Uma das compras foi realizada em 2016,  durante o primeiro mandato de Eduardo como deputado federal. Ele registrou a escritura de um apartamento comprado em Botafogo no valor de 1 milhão de reais. No documento ficaram registrados um sinal de 81 mil reais dado previamente pelo parlamentar e um pagamento de 100 mil reais em espécie. A maior parte, 800 mil, foi quitada com financiamento junto à Caixa Econômica Federal.

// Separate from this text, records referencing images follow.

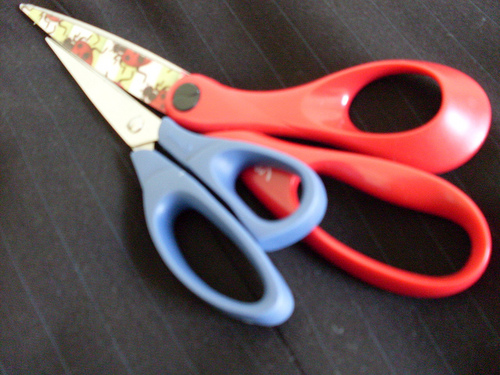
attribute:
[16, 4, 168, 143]
blades — stainless steel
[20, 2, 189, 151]
blades — sharp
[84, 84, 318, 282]
scissors — blue, small, color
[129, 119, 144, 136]
screw — silver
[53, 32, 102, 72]
bug — color, black, red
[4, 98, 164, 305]
table — brown 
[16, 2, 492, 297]
scissors — red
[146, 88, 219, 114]
screw — metal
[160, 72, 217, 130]
screw — black 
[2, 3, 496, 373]
cloth — black, white, striped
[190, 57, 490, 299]
handle — red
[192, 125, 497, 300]
scissor handle — blue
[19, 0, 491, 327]
scissors — patterned, sharp, metal, blue, red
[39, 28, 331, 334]
scissors — silver, blue, large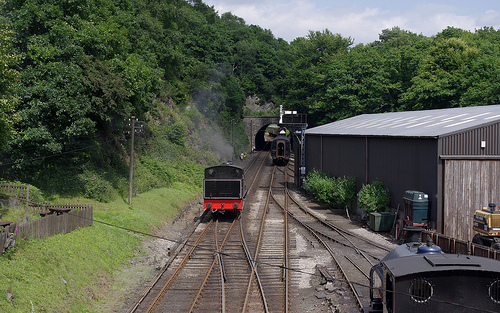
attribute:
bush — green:
[358, 182, 390, 216]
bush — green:
[331, 176, 353, 203]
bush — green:
[298, 163, 356, 215]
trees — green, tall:
[4, 5, 496, 168]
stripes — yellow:
[430, 112, 477, 127]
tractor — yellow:
[469, 202, 499, 252]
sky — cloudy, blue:
[188, 0, 499, 51]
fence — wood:
[7, 182, 117, 260]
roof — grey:
[296, 101, 496, 149]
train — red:
[200, 163, 244, 213]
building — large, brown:
[306, 105, 491, 238]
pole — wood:
[124, 116, 142, 208]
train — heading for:
[271, 137, 289, 164]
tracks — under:
[191, 220, 270, 277]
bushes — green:
[301, 168, 383, 228]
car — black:
[185, 156, 252, 243]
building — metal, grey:
[293, 99, 499, 253]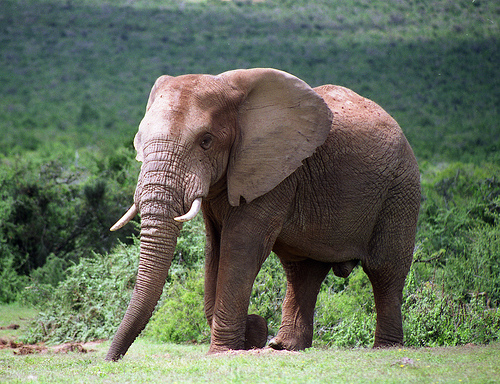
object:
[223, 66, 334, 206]
ear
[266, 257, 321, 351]
leg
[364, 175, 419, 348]
leg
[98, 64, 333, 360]
head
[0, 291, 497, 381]
field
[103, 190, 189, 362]
elephant trunk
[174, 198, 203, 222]
elephant tusk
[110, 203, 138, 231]
elephant tusk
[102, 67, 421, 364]
elephant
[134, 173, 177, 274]
wrinkles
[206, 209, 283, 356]
leg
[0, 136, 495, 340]
trees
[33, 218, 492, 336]
brush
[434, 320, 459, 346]
leaf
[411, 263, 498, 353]
stem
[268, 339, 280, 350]
toenail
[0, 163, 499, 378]
grass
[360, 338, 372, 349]
leaf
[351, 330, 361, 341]
stem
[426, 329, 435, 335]
leaf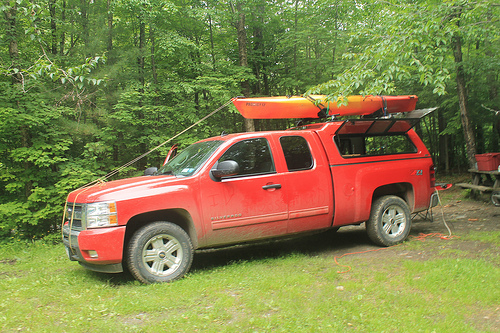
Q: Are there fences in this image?
A: No, there are no fences.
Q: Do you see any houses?
A: No, there are no houses.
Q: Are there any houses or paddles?
A: No, there are no houses or paddles.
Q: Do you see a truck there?
A: Yes, there is a truck.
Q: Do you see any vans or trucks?
A: Yes, there is a truck.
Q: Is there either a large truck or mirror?
A: Yes, there is a large truck.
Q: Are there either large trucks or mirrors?
A: Yes, there is a large truck.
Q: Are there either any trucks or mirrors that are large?
A: Yes, the truck is large.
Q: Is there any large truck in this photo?
A: Yes, there is a large truck.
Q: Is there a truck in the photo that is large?
A: Yes, there is a truck that is large.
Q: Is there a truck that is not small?
A: Yes, there is a large truck.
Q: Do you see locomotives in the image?
A: No, there are no locomotives.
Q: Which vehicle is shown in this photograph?
A: The vehicle is a truck.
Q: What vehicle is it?
A: The vehicle is a truck.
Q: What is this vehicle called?
A: This is a truck.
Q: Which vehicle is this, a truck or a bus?
A: This is a truck.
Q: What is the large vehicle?
A: The vehicle is a truck.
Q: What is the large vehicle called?
A: The vehicle is a truck.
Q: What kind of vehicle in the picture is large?
A: The vehicle is a truck.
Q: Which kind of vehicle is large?
A: The vehicle is a truck.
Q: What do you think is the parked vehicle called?
A: The vehicle is a truck.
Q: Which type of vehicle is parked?
A: The vehicle is a truck.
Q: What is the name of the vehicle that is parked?
A: The vehicle is a truck.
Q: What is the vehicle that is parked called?
A: The vehicle is a truck.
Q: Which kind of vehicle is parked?
A: The vehicle is a truck.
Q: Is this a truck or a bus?
A: This is a truck.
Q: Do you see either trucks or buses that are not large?
A: No, there is a truck but it is large.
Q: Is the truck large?
A: Yes, the truck is large.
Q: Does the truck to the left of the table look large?
A: Yes, the truck is large.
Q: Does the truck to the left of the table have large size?
A: Yes, the truck is large.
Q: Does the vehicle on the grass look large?
A: Yes, the truck is large.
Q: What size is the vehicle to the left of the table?
A: The truck is large.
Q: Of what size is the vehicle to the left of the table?
A: The truck is large.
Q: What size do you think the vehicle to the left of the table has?
A: The truck has large size.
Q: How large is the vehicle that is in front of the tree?
A: The truck is large.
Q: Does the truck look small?
A: No, the truck is large.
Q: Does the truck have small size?
A: No, the truck is large.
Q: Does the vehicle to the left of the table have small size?
A: No, the truck is large.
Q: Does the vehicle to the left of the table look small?
A: No, the truck is large.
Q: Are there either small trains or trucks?
A: No, there is a truck but it is large.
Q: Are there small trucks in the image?
A: No, there is a truck but it is large.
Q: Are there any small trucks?
A: No, there is a truck but it is large.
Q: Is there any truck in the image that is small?
A: No, there is a truck but it is large.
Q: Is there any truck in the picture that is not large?
A: No, there is a truck but it is large.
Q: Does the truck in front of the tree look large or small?
A: The truck is large.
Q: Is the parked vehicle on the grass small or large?
A: The truck is large.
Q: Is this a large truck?
A: Yes, this is a large truck.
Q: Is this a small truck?
A: No, this is a large truck.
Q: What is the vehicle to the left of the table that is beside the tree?
A: The vehicle is a truck.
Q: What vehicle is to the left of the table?
A: The vehicle is a truck.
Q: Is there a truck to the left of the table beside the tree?
A: Yes, there is a truck to the left of the table.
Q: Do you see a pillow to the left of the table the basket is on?
A: No, there is a truck to the left of the table.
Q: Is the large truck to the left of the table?
A: Yes, the truck is to the left of the table.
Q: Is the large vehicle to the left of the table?
A: Yes, the truck is to the left of the table.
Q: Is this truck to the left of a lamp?
A: No, the truck is to the left of the table.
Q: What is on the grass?
A: The truck is on the grass.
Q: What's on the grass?
A: The truck is on the grass.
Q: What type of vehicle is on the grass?
A: The vehicle is a truck.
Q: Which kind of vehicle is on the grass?
A: The vehicle is a truck.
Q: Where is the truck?
A: The truck is on the grass.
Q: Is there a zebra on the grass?
A: No, there is a truck on the grass.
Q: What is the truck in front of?
A: The truck is in front of the tree.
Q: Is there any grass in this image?
A: Yes, there is grass.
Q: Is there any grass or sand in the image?
A: Yes, there is grass.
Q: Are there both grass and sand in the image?
A: No, there is grass but no sand.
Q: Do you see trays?
A: No, there are no trays.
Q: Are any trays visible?
A: No, there are no trays.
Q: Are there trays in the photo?
A: No, there are no trays.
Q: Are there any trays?
A: No, there are no trays.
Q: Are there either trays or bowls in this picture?
A: No, there are no trays or bowls.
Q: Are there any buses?
A: No, there are no buses.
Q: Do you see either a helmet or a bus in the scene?
A: No, there are no buses or helmets.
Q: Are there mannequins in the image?
A: No, there are no mannequins.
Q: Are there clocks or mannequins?
A: No, there are no mannequins or clocks.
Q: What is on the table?
A: The basket is on the table.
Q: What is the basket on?
A: The basket is on the table.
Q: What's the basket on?
A: The basket is on the table.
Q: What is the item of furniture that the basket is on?
A: The piece of furniture is a table.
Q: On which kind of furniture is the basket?
A: The basket is on the table.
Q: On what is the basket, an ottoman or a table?
A: The basket is on a table.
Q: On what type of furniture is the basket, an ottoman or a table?
A: The basket is on a table.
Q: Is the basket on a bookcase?
A: No, the basket is on a table.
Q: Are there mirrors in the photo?
A: Yes, there is a mirror.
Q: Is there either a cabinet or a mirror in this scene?
A: Yes, there is a mirror.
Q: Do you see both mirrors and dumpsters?
A: No, there is a mirror but no dumpsters.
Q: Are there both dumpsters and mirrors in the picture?
A: No, there is a mirror but no dumpsters.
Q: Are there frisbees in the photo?
A: No, there are no frisbees.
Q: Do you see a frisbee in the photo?
A: No, there are no frisbees.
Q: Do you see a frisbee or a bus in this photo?
A: No, there are no frisbees or buses.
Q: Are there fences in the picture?
A: No, there are no fences.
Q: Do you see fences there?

Em 2011, antes de se eleger deputado, Eduardo Bolsonaro adquiriu um apartamento em Copacabana no valor de 160 mil reais. A transação foi feita com um cheque administrativo de 110 mil reais. O valor restante, 50 mil reais, também foi pago em espécie.

Em 1995, a mãe de Eduardo, Rogéria Bolsonaro, pré-candidata a vereadora pelo Republicanos, comprou um apartamento em Vila Isabel por 95 mil reais em espécie. Na época, ela ainda era casada com Jair Bolsonaro em regime de  comunhão de bens. A informação também foi revelada pelo Globo.

De acordo com a revista Época, Ana Cristina Valle, segunda mulher de Jair Bolsonaro, comprou no período em que foi casada com ele um total de 14 imóveis, cinco deles em dinheiro vivo.

Carlos e Flávio Bolsonaro, irmãos mais velhos de Eduardo, são investigados pelo Ministério Público do Rio pela prática de “rachadinha” e pela nomeação do que seriam “funcionários fantasmas”. Eduardo não é investigado nos casos.